Thursday, 16 April 2015

Monsanto, Roundup and probability of cancer

East Bay Express 15 April 2015:

On March 20, the International Agency for Research on Cancer (IARC) reclassified glyphosate as a chemical that probably causes cancer. The IARC is a branch of the World Health Organization that focuses on cancer, and it combines the knowledge and expertise of epidemiologists, laboratory scientists, and biostatisticians. The IARC has been engaged in cancer research for more than five decades, and its vast experience in cancer research has led the agency to conclude that "most cancers are, directly or indirectly, linked to environmental factors and thus are preventable."

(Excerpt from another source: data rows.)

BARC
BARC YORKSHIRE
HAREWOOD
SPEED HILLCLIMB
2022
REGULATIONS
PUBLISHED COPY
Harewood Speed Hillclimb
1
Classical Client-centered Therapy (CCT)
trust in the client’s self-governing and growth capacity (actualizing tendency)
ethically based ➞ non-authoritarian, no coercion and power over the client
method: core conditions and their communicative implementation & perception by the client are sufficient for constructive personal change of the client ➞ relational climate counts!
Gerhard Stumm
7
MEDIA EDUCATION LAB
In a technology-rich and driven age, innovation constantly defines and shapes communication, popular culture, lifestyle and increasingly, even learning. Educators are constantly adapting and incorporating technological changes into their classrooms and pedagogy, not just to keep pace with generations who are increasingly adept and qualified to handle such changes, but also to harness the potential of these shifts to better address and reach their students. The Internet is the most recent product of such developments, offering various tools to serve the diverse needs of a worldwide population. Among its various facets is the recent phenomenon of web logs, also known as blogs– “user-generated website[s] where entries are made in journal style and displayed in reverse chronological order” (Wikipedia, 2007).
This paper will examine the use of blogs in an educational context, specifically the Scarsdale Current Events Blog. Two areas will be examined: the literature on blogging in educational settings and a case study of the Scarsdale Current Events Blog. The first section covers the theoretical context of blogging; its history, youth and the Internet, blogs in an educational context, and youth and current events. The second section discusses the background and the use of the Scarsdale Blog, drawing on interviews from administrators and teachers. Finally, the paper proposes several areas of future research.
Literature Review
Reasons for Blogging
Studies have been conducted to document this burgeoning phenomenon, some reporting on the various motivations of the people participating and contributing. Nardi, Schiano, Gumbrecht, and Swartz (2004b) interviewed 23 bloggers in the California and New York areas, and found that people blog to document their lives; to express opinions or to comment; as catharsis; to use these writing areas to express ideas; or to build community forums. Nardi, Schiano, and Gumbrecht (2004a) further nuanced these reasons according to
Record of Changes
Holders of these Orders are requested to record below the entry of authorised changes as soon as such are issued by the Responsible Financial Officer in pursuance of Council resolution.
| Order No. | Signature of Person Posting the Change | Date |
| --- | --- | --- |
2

The IARC had previously designated glyphosate as possibly carcinogenic. Monsanto, a leading producer of glyphosate under the trade name Roundup, immediately issued a press release challenging the new IARC designation and contending that Roundup is safe. But Monsanto has a tremendous amount at stake. Half of the corporation's revenues come from sales of Roundup and Roundup Ready seeds, which can tolerate the herbicide. Monsanto advocates that farmers spray their fields heavily and repeatedly with Roundup in order to kill unwanted weeds, and Monsanto's corporate strategy is based on the assumption that Roundup is safe. If Roundup is found to be toxic, the entire house of cards comes tumbling down, and with it, Monsanto and biotech agriculture. The banning of glyphosate could mean bankruptcy for Monsanto.